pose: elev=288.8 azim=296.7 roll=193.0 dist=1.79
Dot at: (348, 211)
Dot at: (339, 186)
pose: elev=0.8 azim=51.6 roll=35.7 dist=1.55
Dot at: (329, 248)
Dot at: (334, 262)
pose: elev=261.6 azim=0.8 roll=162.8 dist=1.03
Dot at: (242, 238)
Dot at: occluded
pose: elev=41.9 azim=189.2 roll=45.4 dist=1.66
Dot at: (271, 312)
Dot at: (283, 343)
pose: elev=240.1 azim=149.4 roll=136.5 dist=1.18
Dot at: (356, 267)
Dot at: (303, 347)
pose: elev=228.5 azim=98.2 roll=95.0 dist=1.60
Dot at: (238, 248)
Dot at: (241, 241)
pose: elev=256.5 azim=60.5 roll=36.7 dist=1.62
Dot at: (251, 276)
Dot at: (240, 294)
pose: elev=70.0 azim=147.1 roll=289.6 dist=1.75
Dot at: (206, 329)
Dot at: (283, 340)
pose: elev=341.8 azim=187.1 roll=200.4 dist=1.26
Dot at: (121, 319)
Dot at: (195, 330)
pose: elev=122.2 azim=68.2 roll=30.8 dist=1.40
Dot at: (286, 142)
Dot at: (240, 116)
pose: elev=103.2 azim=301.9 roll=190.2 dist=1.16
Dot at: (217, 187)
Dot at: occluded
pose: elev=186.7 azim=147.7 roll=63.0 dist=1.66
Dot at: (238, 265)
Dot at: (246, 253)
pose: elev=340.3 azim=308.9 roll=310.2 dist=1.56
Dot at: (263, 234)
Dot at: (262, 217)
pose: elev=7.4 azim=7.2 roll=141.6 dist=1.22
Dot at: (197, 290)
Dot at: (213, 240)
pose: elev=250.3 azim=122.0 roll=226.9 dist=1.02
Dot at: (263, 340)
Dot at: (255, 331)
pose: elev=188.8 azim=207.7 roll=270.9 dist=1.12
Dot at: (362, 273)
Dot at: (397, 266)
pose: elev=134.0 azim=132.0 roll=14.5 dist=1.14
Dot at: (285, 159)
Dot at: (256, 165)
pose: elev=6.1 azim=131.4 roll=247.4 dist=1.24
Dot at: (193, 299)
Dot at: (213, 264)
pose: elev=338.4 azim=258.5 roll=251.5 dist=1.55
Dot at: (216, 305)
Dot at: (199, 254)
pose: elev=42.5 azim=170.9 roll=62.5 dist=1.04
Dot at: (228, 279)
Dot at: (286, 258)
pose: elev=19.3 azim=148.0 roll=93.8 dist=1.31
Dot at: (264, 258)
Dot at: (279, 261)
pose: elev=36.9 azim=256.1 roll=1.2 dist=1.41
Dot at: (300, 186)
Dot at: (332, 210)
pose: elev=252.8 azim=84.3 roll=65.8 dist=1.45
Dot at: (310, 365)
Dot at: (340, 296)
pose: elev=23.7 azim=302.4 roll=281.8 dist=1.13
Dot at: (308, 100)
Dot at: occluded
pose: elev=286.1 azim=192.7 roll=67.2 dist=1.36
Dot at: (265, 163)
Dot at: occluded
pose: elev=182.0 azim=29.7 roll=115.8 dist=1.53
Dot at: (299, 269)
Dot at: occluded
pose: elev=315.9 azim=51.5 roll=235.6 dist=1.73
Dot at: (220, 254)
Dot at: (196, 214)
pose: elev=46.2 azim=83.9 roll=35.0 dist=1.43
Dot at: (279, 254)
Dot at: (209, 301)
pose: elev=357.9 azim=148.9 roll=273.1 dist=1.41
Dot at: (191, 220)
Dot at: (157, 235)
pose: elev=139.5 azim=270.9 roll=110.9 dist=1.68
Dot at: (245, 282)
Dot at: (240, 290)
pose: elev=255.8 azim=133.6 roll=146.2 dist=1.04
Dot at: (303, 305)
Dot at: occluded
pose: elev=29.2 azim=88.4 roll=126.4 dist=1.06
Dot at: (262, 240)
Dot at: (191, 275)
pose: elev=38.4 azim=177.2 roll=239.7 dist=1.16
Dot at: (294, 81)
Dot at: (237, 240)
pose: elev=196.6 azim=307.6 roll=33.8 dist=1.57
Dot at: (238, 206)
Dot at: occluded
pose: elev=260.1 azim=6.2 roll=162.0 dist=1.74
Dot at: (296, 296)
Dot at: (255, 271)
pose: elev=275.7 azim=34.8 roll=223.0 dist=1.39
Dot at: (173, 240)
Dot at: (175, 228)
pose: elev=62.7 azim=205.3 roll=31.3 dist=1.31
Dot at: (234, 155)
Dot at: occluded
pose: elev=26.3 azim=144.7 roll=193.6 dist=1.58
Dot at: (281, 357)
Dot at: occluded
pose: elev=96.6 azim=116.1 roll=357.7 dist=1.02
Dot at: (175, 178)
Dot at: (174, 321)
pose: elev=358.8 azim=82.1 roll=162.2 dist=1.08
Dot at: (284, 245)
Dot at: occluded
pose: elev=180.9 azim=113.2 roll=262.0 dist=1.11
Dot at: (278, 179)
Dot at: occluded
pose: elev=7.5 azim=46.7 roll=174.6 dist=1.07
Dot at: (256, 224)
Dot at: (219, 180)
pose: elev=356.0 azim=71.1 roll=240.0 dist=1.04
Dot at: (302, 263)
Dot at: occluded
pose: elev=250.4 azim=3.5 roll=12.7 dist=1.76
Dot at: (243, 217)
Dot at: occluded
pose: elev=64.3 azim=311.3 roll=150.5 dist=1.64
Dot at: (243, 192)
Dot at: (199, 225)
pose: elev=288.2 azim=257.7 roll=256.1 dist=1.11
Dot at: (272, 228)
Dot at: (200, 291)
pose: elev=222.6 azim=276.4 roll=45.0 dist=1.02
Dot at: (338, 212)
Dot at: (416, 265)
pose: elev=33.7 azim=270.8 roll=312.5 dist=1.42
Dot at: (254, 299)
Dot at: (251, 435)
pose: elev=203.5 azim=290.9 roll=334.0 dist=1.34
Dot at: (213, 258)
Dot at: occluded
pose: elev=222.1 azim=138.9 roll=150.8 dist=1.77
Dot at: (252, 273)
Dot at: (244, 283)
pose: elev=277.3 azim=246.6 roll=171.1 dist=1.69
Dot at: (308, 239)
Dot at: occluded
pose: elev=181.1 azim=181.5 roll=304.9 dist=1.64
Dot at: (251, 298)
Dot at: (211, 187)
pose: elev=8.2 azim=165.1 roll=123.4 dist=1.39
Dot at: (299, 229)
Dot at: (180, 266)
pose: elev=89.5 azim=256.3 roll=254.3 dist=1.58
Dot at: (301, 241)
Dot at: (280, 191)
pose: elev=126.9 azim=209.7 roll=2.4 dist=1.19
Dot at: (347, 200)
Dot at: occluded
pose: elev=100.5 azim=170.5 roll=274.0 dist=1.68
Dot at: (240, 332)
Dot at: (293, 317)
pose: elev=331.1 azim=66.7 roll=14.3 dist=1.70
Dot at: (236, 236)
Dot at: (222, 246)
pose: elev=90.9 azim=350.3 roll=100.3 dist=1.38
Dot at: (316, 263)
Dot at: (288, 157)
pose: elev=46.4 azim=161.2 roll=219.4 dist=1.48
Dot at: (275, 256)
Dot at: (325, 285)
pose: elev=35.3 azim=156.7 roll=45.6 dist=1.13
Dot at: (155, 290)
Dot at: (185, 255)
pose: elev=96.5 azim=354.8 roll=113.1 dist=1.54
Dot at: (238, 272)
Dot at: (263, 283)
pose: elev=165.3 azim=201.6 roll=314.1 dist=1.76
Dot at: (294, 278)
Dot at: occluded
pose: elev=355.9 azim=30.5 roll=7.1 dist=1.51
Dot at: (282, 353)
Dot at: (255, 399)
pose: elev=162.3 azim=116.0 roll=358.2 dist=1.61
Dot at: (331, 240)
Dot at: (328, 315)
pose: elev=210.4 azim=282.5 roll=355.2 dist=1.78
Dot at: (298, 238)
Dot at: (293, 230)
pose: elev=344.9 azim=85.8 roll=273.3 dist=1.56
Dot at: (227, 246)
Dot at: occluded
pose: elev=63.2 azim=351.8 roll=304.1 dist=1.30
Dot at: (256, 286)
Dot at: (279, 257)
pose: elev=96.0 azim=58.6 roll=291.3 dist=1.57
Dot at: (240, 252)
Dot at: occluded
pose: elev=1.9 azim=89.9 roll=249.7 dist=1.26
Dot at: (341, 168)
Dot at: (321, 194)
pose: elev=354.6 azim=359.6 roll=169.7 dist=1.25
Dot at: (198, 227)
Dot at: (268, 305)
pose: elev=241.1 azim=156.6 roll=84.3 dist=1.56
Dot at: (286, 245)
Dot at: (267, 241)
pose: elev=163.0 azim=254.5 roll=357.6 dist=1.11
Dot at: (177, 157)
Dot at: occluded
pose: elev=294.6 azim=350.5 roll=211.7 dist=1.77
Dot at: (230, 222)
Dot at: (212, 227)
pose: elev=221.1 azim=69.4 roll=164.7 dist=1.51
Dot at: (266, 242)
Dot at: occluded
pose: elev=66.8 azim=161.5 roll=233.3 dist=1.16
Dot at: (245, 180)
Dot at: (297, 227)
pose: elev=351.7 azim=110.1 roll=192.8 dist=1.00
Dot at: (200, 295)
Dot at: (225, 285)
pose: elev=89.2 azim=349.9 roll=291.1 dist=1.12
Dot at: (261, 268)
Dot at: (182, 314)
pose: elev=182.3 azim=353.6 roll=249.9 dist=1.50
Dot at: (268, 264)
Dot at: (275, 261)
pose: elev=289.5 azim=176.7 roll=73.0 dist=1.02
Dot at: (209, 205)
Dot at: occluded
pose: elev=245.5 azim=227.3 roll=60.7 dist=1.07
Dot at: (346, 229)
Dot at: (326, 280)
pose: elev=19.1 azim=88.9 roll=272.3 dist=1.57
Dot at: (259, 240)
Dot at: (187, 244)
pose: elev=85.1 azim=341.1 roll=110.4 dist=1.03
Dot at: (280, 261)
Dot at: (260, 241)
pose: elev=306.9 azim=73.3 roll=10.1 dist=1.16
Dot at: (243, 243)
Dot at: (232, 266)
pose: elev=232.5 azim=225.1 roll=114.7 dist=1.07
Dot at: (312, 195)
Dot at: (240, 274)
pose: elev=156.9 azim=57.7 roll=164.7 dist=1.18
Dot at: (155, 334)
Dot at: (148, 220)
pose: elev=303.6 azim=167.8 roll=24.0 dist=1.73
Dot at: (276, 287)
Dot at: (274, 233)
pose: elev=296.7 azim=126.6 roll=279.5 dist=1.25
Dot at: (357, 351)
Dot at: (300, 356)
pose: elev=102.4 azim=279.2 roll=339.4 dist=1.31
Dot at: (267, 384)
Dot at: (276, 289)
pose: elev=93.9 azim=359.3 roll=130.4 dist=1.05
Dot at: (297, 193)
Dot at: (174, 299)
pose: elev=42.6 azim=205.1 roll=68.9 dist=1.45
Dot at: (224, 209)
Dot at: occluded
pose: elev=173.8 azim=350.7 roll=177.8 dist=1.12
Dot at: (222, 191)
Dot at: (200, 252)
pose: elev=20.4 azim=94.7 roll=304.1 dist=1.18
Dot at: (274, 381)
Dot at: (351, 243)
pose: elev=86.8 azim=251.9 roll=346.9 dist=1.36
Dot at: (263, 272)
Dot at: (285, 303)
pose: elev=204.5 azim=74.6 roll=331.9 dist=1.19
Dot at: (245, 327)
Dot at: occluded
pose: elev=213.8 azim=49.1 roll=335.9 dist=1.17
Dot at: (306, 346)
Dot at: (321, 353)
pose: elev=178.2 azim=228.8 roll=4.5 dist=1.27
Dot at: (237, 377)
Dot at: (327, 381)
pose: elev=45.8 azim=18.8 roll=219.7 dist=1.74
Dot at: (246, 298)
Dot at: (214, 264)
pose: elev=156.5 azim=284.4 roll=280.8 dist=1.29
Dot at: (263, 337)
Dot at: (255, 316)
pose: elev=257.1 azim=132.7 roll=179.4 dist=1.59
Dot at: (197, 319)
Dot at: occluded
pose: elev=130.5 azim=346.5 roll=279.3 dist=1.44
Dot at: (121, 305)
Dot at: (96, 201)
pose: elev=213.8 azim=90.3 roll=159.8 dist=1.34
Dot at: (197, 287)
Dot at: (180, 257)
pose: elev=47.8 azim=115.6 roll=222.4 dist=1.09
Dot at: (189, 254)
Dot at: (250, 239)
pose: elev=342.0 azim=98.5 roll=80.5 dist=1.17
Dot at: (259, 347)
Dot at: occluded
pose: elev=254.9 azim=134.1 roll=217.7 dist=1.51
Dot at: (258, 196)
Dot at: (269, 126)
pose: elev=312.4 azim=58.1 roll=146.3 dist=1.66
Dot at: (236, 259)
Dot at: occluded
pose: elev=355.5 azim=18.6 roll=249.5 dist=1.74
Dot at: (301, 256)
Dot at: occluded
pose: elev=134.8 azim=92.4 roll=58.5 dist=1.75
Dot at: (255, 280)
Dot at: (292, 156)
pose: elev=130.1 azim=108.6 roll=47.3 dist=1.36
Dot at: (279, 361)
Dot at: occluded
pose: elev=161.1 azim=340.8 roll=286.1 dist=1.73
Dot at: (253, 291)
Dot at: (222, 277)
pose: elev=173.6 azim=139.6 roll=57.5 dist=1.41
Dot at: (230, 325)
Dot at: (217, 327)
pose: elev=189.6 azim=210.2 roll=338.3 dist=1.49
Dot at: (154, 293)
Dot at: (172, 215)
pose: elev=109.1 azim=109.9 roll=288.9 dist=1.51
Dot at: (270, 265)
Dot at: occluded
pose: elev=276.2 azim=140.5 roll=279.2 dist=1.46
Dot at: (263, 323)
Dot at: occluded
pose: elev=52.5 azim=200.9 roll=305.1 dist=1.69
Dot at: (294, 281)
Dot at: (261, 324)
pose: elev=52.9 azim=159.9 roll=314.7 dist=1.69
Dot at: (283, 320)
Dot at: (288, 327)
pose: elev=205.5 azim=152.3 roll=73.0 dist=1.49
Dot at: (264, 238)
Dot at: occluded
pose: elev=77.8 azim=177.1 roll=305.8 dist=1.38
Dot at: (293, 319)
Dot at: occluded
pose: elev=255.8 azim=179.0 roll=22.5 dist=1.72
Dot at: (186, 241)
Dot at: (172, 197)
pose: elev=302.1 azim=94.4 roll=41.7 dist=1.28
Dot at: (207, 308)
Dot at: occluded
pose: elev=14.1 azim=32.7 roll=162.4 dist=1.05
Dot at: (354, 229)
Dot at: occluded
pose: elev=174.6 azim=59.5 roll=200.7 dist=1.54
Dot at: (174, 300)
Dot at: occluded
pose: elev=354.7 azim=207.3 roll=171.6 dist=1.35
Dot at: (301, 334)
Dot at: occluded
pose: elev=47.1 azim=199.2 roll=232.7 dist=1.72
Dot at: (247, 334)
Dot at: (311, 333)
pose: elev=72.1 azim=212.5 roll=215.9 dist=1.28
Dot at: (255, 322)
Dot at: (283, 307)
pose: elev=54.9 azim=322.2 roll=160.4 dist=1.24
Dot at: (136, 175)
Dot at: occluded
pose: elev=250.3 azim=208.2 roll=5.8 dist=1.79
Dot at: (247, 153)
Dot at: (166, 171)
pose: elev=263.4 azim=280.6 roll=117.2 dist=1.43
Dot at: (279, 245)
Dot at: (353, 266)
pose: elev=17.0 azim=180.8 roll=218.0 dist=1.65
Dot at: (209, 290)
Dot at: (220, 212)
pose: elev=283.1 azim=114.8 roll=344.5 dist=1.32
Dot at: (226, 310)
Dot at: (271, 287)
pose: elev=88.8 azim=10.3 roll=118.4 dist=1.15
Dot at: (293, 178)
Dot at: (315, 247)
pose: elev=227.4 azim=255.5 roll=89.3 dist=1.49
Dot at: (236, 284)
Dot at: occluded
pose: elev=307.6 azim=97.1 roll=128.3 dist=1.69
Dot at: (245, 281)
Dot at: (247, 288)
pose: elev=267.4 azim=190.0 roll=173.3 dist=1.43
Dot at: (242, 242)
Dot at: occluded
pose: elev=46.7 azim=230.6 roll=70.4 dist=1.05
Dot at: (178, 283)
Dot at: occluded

» Exercise directions: Please write out the data above from the line with "pose: elev=331.1 azim=66.7" up to and including the line with "Dot at: (255, 399)", copying each line exactly.

» Expected answer:
pose: elev=331.1 azim=66.7 roll=14.3 dist=1.70
Dot at: (236, 236)
Dot at: (222, 246)
pose: elev=90.9 azim=350.3 roll=100.3 dist=1.38
Dot at: (316, 263)
Dot at: (288, 157)
pose: elev=46.4 azim=161.2 roll=219.4 dist=1.48
Dot at: (275, 256)
Dot at: (325, 285)
pose: elev=35.3 azim=156.7 roll=45.6 dist=1.13
Dot at: (155, 290)
Dot at: (185, 255)
pose: elev=96.5 azim=354.8 roll=113.1 dist=1.54
Dot at: (238, 272)
Dot at: (263, 283)
pose: elev=165.3 azim=201.6 roll=314.1 dist=1.76
Dot at: (294, 278)
Dot at: occluded
pose: elev=355.9 azim=30.5 roll=7.1 dist=1.51
Dot at: (282, 353)
Dot at: (255, 399)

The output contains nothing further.